Picasa Web Albums (Google Photos)
- Go manage your Google Groups memberships here: https://groups.google.com/groups/mysubs
- If you haven’t been there in a month, consider leaving it. Under “Settings,” uncheck the boxes “Allow group managers to direct add me to their groups” and “Allow group managers to invite me to their groups.” That should be under your control, not theirs.
- Also be sure to Clear your recent viewing history and searches here. These are NOT deleted when you remove your regular Google Search History for some reason.
- If you haven’t used Google Music lately or at all, log into the Settings page here and clean up: https://play.google.com/music/listen#/settings
- I haven’t used it in two years, and have my music backed up elsewhere, so I deleted the library. Then I deauthorized all the old devices I’ve used to play Google Music in the past, just to be clean and tidy. If I don’t own that phone or tablet any more, why should I let it access my account?
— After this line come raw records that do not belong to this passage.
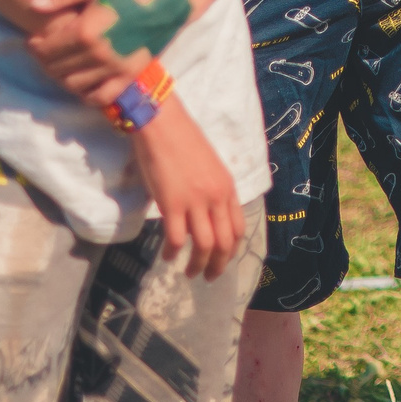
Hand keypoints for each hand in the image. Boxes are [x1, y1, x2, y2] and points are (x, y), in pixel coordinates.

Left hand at [24, 0, 157, 100]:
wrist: (168, 0)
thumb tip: (33, 5)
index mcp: (85, 31)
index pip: (46, 50)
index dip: (35, 47)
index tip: (35, 41)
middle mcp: (97, 55)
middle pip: (57, 68)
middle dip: (45, 62)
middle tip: (47, 53)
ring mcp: (113, 68)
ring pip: (73, 85)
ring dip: (62, 78)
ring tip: (63, 66)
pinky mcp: (129, 76)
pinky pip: (101, 97)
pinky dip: (87, 95)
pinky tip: (83, 84)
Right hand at [129, 100, 241, 277]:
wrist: (162, 124)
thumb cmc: (182, 139)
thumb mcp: (209, 166)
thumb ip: (212, 189)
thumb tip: (208, 212)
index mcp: (227, 187)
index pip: (238, 228)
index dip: (232, 250)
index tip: (223, 260)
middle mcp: (216, 197)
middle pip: (225, 242)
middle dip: (219, 265)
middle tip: (209, 277)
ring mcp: (195, 202)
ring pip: (205, 246)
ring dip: (198, 265)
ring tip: (190, 273)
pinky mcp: (172, 204)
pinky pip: (177, 239)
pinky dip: (174, 253)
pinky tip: (169, 257)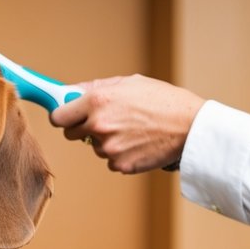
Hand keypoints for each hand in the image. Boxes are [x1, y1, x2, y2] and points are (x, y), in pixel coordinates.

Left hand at [49, 74, 203, 173]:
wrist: (191, 127)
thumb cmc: (163, 101)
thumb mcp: (129, 83)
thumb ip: (95, 88)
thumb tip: (69, 91)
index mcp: (98, 101)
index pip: (58, 116)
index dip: (62, 116)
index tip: (66, 116)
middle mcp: (99, 125)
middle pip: (70, 134)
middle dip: (82, 128)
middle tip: (105, 121)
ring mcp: (109, 148)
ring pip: (94, 147)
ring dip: (106, 140)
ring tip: (132, 129)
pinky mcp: (120, 165)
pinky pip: (110, 160)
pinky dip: (121, 154)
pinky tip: (138, 143)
Easy cleanup stuff to do every six months
In your account history on Google (or anywhere, really), it’s a good habit to do the following periodically:
- Delete old shipping\billing addresses.
- Delete old credit\debit cards.
- Revoke\disconnect old phones, tablets, and laptops you’ve authorized to use your Google account.
- Revoke\disconnect old apps and services you connected to your account.
- Make sure your account\password recovery email addresses and phone numbers are up to date.
Extreme option: Delete your entire Google account
If you’d rather just delete your entire Google account and be done with the whole mess — which I don’t recommend, because most people use Google in some way or another — visit this page for directions: https://support.google.com/accounts/answer/32046
Once you’re done with this entire process, you can rest easier with a better understanding of how your actions generate data about you, and how much Google and others know about you. And if you followed the directions on setting up app-specific passwords and 2-factor authentication, you’ll also have a much more secure account! Good luck out there.